The entries below contain a stretch that opens with the line containing "Here is the" and closes with the line containing "To learn how"; set down that stretch exactly, both ends included, and nothing else.

##############################

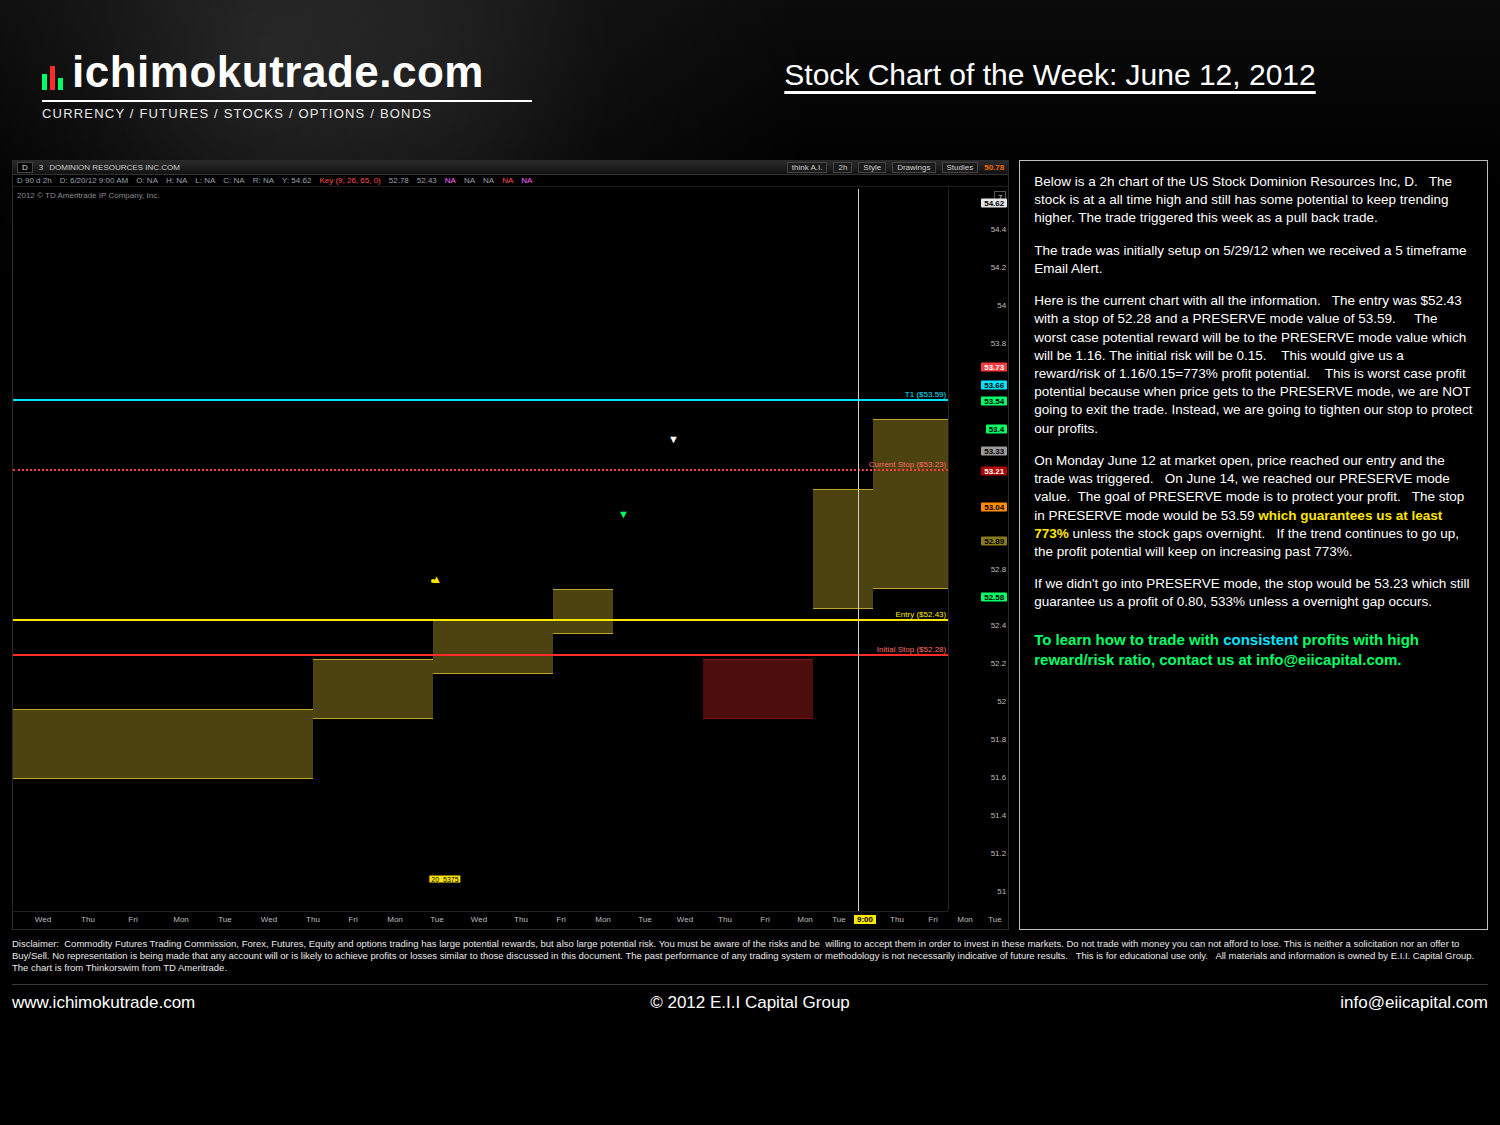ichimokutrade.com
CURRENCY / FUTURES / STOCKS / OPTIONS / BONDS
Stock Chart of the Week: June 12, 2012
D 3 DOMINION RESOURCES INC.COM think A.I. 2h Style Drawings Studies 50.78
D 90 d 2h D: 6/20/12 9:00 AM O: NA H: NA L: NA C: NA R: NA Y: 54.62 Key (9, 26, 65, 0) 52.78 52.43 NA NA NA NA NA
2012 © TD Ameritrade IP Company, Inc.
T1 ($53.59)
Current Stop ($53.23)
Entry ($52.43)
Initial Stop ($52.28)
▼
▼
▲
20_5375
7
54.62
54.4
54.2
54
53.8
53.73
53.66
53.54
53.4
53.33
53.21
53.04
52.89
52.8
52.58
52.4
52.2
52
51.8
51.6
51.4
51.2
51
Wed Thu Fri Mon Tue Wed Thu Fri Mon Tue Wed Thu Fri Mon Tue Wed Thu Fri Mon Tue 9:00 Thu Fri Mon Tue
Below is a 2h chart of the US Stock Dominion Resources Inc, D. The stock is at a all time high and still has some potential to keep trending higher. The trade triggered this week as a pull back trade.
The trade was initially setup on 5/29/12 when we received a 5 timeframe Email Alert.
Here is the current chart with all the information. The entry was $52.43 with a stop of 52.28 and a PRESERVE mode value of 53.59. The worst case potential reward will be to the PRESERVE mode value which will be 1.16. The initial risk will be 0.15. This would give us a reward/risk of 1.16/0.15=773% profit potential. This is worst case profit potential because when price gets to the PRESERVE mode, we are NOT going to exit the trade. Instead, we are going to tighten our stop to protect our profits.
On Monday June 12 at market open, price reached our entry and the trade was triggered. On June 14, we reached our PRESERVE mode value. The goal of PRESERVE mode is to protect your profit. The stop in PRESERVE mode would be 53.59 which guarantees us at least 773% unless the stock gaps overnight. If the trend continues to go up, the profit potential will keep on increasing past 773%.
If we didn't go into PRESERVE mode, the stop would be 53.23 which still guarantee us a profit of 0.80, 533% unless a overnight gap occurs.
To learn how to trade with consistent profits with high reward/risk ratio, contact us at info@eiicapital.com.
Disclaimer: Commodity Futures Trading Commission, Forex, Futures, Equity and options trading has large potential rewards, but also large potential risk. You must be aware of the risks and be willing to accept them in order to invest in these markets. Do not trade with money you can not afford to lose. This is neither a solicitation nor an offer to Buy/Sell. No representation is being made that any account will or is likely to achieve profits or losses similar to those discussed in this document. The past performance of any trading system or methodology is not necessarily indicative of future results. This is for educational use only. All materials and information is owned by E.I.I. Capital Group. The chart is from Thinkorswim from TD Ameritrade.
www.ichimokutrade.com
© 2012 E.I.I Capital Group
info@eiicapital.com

##############################

→ Written solution
Here is the current chart with all the information. The entry was $52.43 with a stop of 52.28 and a PRESERVE mode value of 53.59. The worst case potential reward will be to the PRESERVE mode value which will be 1.16. The initial risk will be 0.15. This would give us a reward/risk of 1.16/0.15=773% profit potential. This is worst case profit potential because when price gets to the PRESERVE mode, we are NOT going to exit the trade. Instead, we are going to tighten our stop to protect our profits.
On Monday June 12 at market open, price reached our entry and the trade was triggered. On June 14, we reached our PRESERVE mode value. The goal of PRESERVE mode is to protect your profit. The stop in PRESERVE mode would be 53.59 which guarantees us at least 773% unless the stock gaps overnight. If the trend continues to go up, the profit potential will keep on increasing past 773%.
If we didn't go into PRESERVE mode, the stop would be 53.23 which still guarantee us a profit of 0.80, 533% unless a overnight gap occurs.
To learn how to trade with consistent profits with high reward/risk ratio, contact us at info@eiicapital.com.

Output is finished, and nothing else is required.